Questions:
- 1) In the Indiana Jones review below, what does Indy put in his morning coffee?
- 2) Write the next paragraph of the Indiana Jones review, starting right after its final sentence.

Excerpt:

• • • •

This is the first point at which I've mentioned Indy himself, which is possibly because on this point I really don't have anything to complain about. Harrison Ford is (unsurprisingly) the best part of the film. He's obviously always enjoyed playing Indiana Jones - I suspect he brings a good deal of himself to the part, and feels comfortable in the role - and his age is no impediment to the strength of his performance; the screen lights up whenever he appears, which fortunately is most of the time despite what people feared about Helena stealing the show (which she doesn't). Kingdom of the Crystal Skull gave Indy a happy ending, perhaps a schmaltzy one, depending on your perspective. Indy found a son he never knew he had, reunited with Marion, and got married. Now it's 12 years later, Mutt's dead, he and Marion have separated again, and despite clearly not having lost his passion for archaeology Indy's been clearly nudged into retirement. Gone is the cozy post-middle-aged Indy of Kingdom of the Crystal Skull, who lived in the same comfy house upstate as he did in Last Crusade and still worked on an old fashioned sandstone campus. Now he lives in a small apartment, puts whisky in his morning coffee, works at a dreary postmodern 60s Manhattan college and grouses at kids listening to the Beatles early in the morning. How did Indy end up here? It's explicable, of course, but feels very much like Dial of Destiny saying "this is what old man Indy should really have been like": not the leafy tenured existence of Crystal Skull but a man out of time clinging to the past. Crystal Skull certainly made some attempts to address this, particlarly with Indy juxtaposed to a mushroom cloud and being accused by paranoid FBI agents of being a Soviet turncoat, but this is more personal.

• • • •

Input data:

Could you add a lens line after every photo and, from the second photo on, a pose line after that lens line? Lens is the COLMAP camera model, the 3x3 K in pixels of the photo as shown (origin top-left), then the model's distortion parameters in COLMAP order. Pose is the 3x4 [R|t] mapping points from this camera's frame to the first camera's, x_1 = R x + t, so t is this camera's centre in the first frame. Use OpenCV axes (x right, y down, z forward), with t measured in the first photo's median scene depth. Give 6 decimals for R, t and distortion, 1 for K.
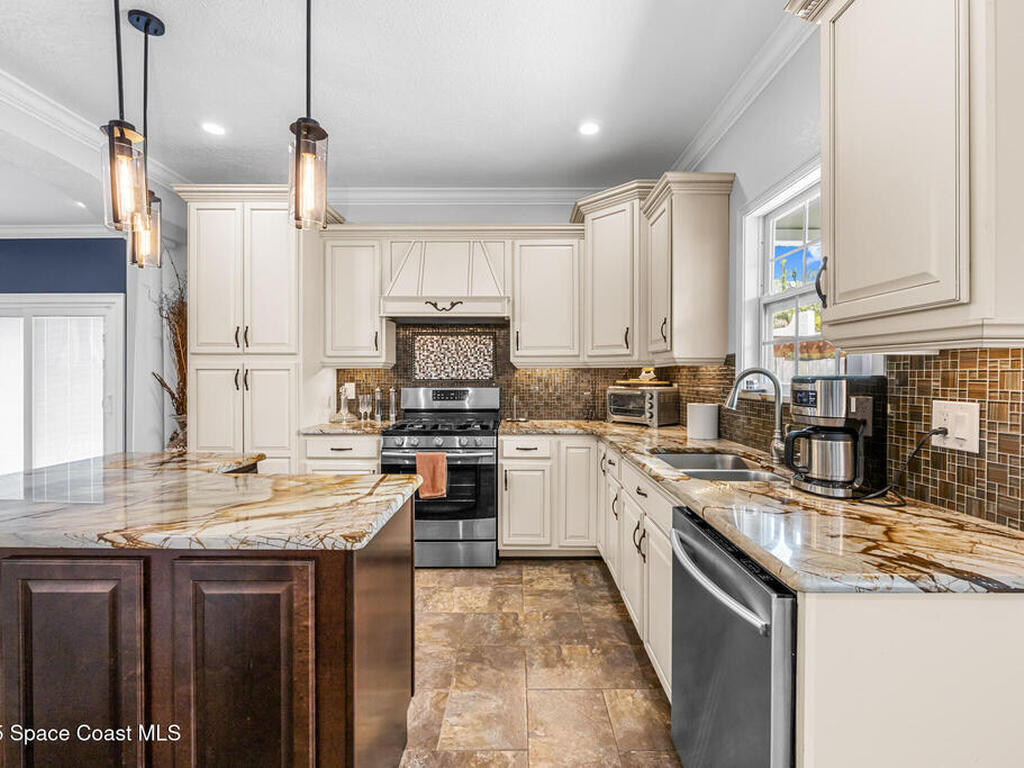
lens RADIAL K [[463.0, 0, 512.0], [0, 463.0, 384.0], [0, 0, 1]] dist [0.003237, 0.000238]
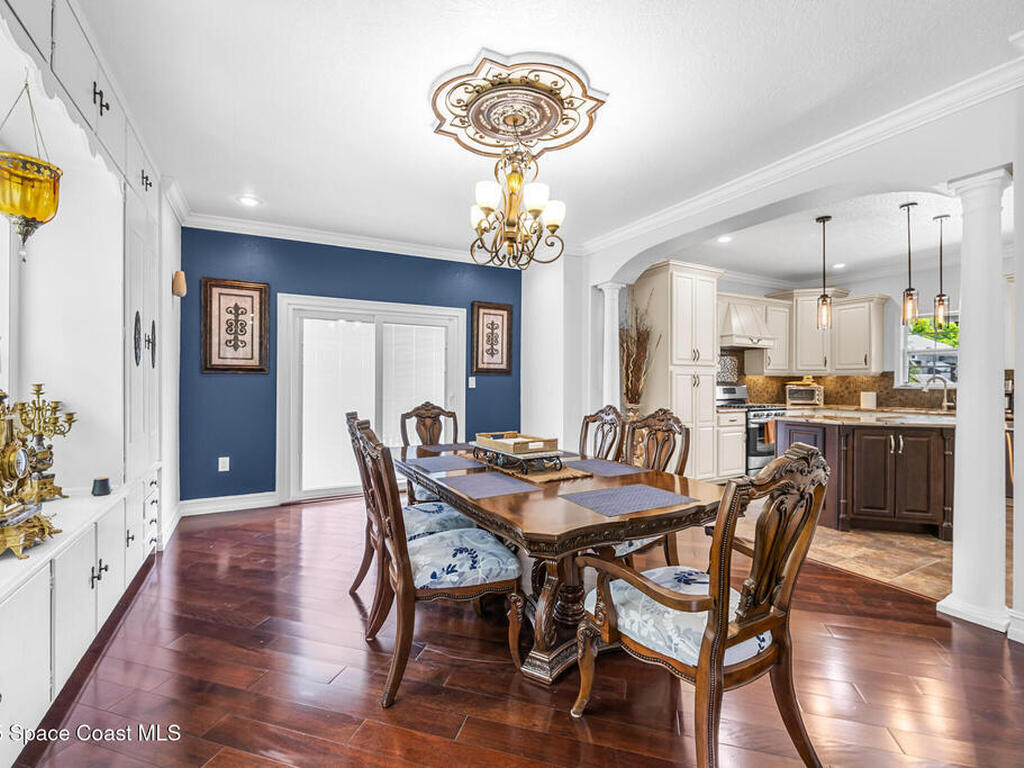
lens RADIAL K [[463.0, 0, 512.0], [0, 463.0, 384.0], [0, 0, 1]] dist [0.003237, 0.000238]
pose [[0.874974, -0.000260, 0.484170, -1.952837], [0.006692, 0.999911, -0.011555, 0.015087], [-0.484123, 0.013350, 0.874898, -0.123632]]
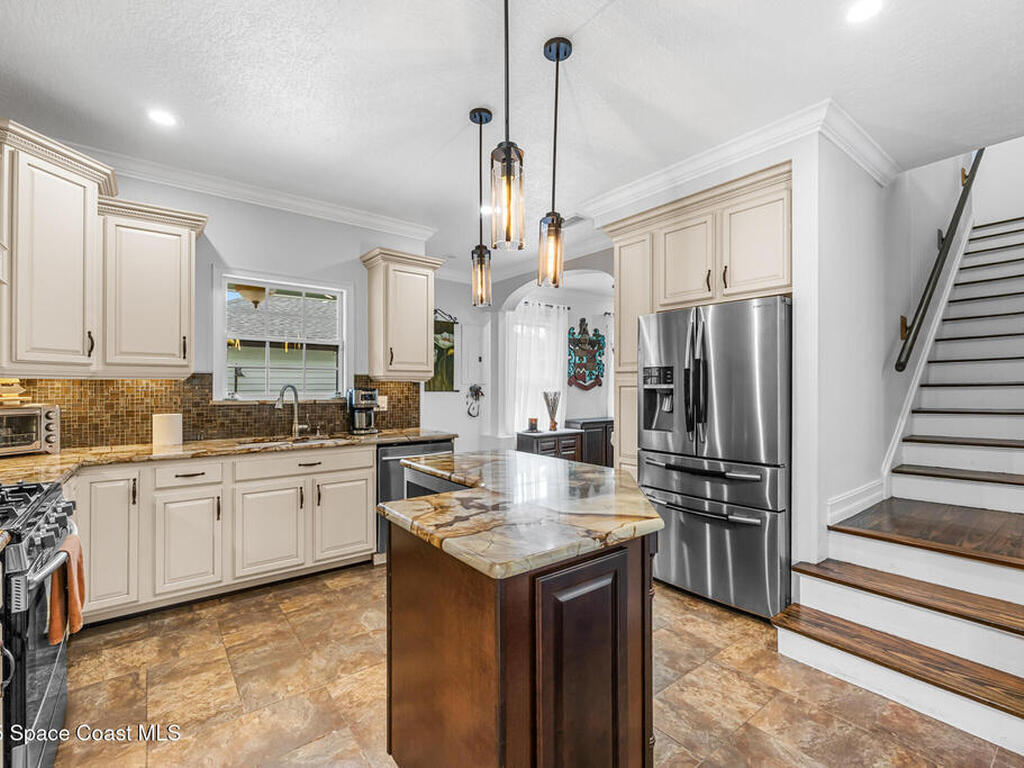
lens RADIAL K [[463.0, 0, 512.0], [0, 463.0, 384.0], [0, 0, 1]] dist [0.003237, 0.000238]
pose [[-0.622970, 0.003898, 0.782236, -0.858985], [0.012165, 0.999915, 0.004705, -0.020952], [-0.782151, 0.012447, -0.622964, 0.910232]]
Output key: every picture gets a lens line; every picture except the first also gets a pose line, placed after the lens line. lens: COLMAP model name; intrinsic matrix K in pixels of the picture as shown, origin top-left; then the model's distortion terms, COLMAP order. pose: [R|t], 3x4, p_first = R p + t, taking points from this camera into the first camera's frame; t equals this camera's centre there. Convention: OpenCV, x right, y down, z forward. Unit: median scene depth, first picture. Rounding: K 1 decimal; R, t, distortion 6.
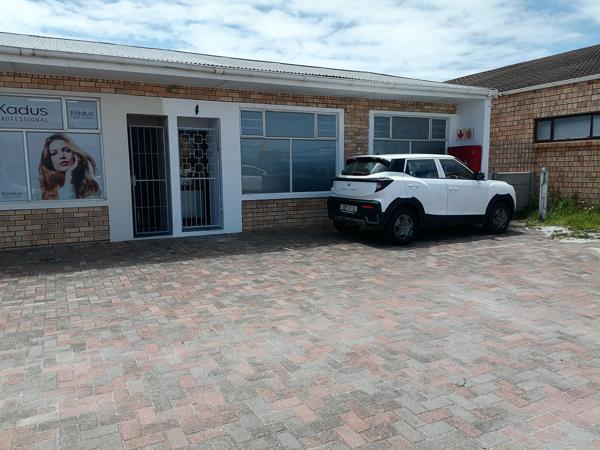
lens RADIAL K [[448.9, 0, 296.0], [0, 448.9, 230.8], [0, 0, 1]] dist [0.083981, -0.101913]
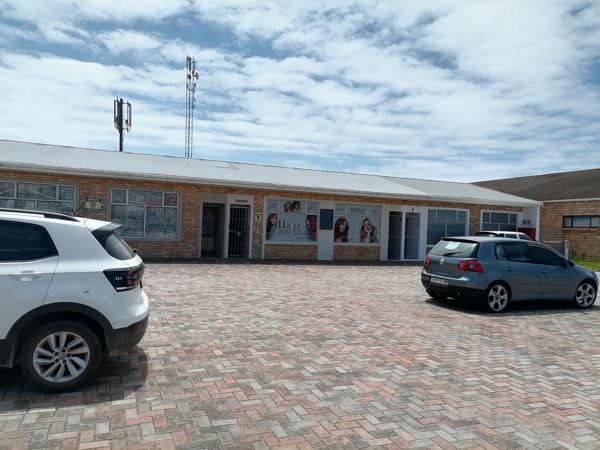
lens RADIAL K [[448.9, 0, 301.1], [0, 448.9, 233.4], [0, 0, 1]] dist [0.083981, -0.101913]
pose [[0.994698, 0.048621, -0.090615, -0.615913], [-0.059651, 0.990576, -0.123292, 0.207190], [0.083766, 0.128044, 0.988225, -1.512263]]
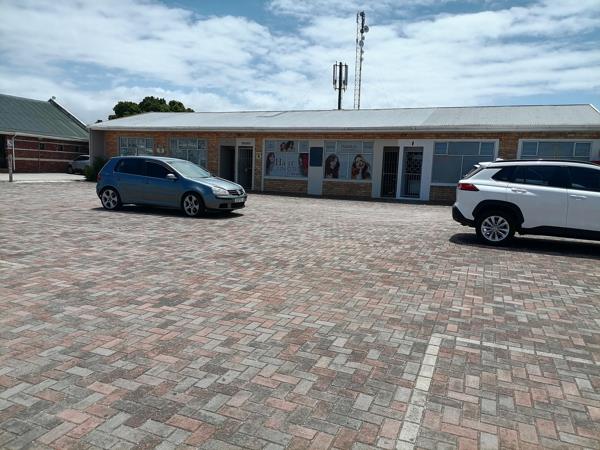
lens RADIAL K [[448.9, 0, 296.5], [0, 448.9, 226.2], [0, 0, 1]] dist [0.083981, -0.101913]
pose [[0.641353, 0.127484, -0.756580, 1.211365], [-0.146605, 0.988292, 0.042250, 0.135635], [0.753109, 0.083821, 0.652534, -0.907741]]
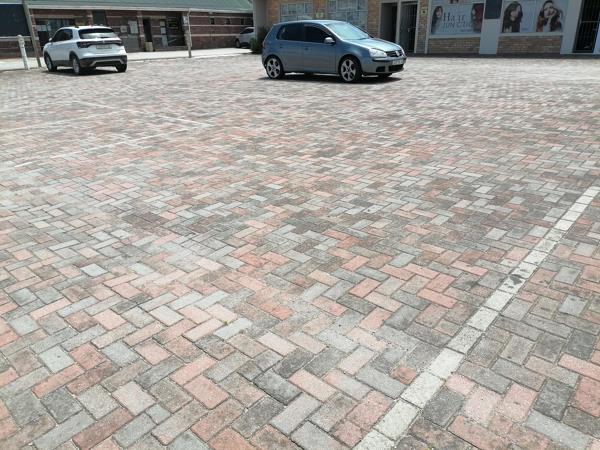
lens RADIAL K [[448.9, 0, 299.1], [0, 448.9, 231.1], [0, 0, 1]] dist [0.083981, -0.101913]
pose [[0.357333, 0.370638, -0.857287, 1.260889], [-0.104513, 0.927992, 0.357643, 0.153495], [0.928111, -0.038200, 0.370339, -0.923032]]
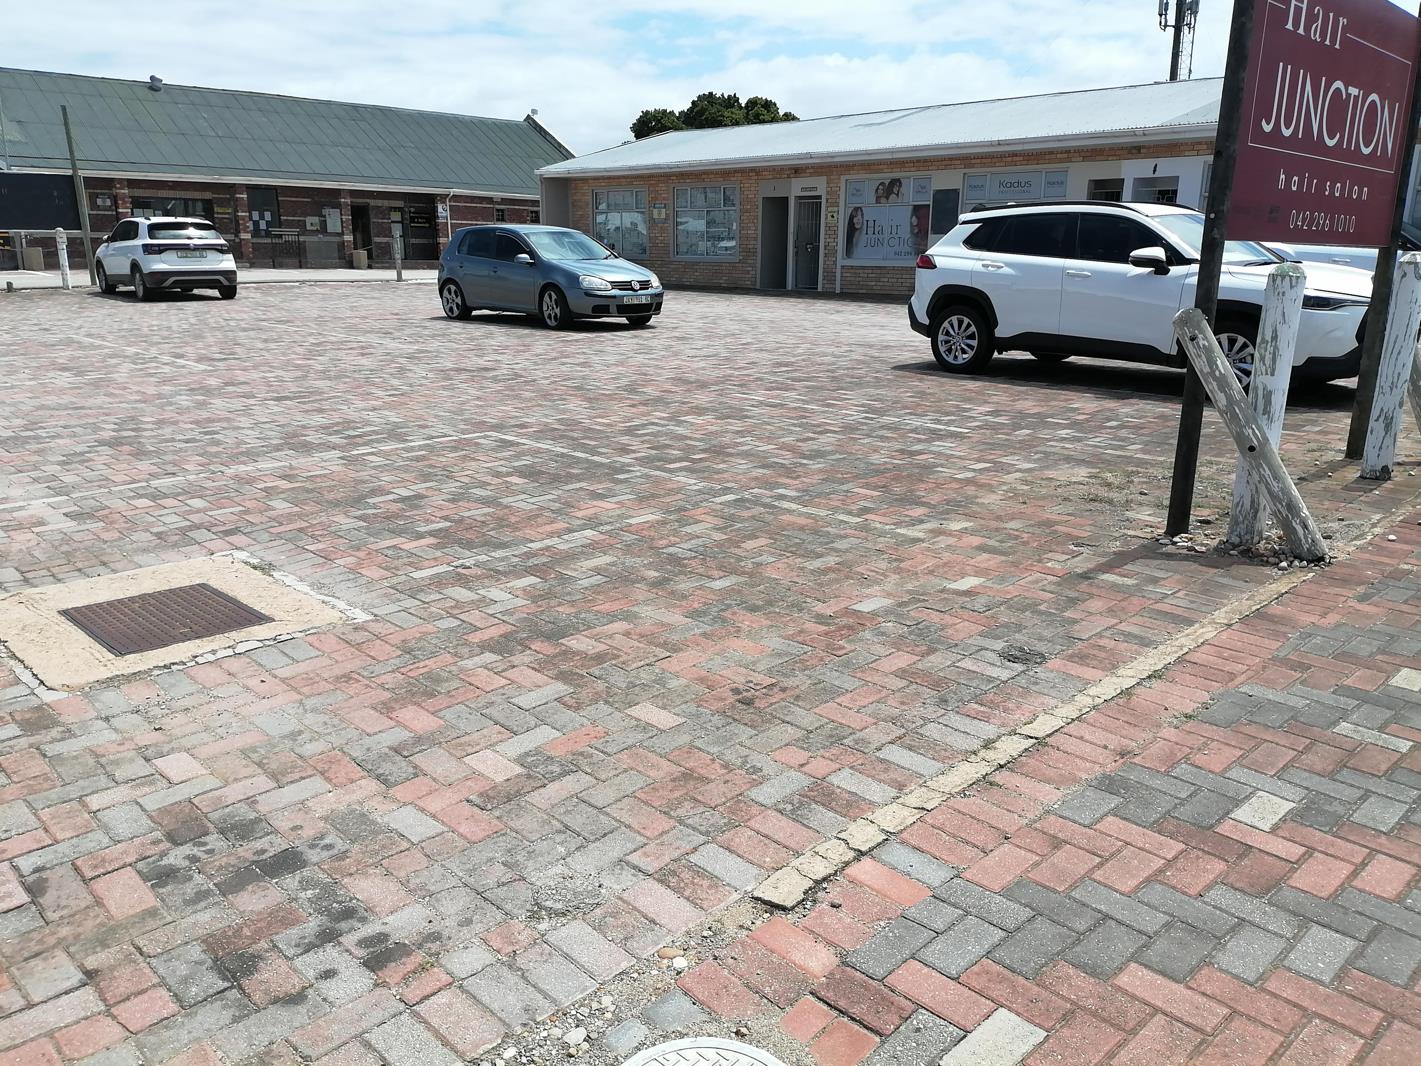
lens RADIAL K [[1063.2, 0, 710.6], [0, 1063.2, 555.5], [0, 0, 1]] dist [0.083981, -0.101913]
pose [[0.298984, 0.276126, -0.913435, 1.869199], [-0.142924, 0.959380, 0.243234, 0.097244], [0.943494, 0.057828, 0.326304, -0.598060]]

• • • •

Answer list:
- 1) Whisky.

- 2)
The problem with all this is that it all just takes far too long for this stuff to be addressed properly. It isn't until the sequence on the boat before the dive, probably well over an hour into the film, that Indy talks to Helena about Mutt and Marion, Marion herself doesn't show up until the very end, and a subplot about Indy's friendship with Helena's father gets somewhat dropped after a flashback about halfway through the film. Sallah comes back but this mostly feels like a nostalgic nod because he didn't get to appear in Crystal Skull. It all feels messy and competitive with different screenwriters bringing different ideas, or perhaps Disney executives mandating certain things be added. It feels doubly strange because the Mutt and Marion stuff wouldn't exist without Kingdom of the Crystal Skull and yet this almost feels, as I said above, like it's trying to respond to or even provide an alternative to Crystal Skull, to say "this is old man Indy done right". This film wouldn't exist without Kingdom of the Crystal Skull and yet it almost feels, perhaps fittingly given the plot, like it's intended to replace it.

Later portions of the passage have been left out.